# Orcades(1948)



## rjeaevans (Aug 22, 2009)

Having managed to post a hello successfully, I wonder if anyone can assist me with information as to where I might get plans of this vessel ? I was transported to Australia on her in 1952 and would like to put my model making skills to work with her.
Thanks
Bob Evans


----------



## billyboy (Jul 6, 2005)

Welcome aboard from the Philippines. enjoy all this great site has to offer


----------



## tsell (Apr 29, 2008)

Welcome from the Gold Coast Bob!
I am sure that you will enjoy this great site as much as I do.

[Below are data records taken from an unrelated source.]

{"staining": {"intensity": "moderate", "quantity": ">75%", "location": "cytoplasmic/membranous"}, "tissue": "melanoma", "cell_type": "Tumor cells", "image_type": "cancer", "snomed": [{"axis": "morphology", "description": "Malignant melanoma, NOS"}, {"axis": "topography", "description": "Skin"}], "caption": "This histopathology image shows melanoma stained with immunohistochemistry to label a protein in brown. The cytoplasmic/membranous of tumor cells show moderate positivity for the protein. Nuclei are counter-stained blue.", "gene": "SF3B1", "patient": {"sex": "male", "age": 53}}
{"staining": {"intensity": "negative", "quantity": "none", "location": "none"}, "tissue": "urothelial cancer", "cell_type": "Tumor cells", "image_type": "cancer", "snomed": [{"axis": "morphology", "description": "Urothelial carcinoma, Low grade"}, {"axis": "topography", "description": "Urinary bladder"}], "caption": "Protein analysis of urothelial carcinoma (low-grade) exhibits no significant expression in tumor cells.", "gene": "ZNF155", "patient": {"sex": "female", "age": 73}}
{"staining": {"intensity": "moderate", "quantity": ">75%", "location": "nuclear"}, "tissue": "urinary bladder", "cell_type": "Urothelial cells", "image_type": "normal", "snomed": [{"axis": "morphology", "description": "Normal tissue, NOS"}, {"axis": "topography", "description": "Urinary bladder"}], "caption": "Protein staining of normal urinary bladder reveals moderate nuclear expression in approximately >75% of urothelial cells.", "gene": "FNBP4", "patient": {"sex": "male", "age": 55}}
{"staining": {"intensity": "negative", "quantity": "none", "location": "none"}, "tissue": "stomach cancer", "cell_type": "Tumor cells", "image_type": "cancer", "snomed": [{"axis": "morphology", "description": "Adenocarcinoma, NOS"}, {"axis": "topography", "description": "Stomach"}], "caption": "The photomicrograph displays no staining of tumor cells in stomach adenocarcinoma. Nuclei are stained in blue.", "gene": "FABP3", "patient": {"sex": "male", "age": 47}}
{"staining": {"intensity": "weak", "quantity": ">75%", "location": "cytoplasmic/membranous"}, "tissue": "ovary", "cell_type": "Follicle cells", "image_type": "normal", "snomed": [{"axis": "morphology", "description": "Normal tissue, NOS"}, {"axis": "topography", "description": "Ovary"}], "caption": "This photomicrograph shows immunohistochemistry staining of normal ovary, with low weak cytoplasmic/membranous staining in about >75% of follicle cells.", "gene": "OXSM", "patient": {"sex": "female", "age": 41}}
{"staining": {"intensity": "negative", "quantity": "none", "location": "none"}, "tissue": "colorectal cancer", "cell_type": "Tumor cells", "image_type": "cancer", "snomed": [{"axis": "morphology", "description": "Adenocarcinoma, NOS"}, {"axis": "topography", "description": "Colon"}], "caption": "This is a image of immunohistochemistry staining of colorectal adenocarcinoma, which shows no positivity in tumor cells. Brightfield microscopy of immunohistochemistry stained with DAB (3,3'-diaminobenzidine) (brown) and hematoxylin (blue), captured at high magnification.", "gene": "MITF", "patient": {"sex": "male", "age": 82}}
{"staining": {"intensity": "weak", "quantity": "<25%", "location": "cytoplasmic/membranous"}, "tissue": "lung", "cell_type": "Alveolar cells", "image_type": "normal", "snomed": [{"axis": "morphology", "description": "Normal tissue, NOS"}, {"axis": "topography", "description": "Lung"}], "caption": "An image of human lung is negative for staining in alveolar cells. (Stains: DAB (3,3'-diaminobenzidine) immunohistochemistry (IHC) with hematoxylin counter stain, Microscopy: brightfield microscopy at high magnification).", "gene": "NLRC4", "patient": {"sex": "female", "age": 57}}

Transported? Pray tell, what was your crime??

Taffy R556959


----------



## rjeaevans (Aug 22, 2009)

Taffy and Billyboy, thanks for the warm welcome . "Transported" always sounds more in keeping with the origins of Australia. I cant recall a crime but at four years old there were probably some minor ones!
Bob


----------



## ZZ56 (Feb 10, 2008)

Hello Bob

Have you tried the National Marine Museum? http://www.nmm.ac.uk/explore/collections/by-type/ship-plans/

It seems like they have quite a few 'fees' to apply, but they are a museum and have to keep the lights on somehow.


----------



## Lachlan (Jun 30, 2006)

That's right - you may well find P&O handed the Orcades plans over to the NMM. I know that's what happened with Oriana. You'll probably have trouble obtaining the lines drawings but you can draft your own with reasonable accuracy if you have the deck plans and the GA.


----------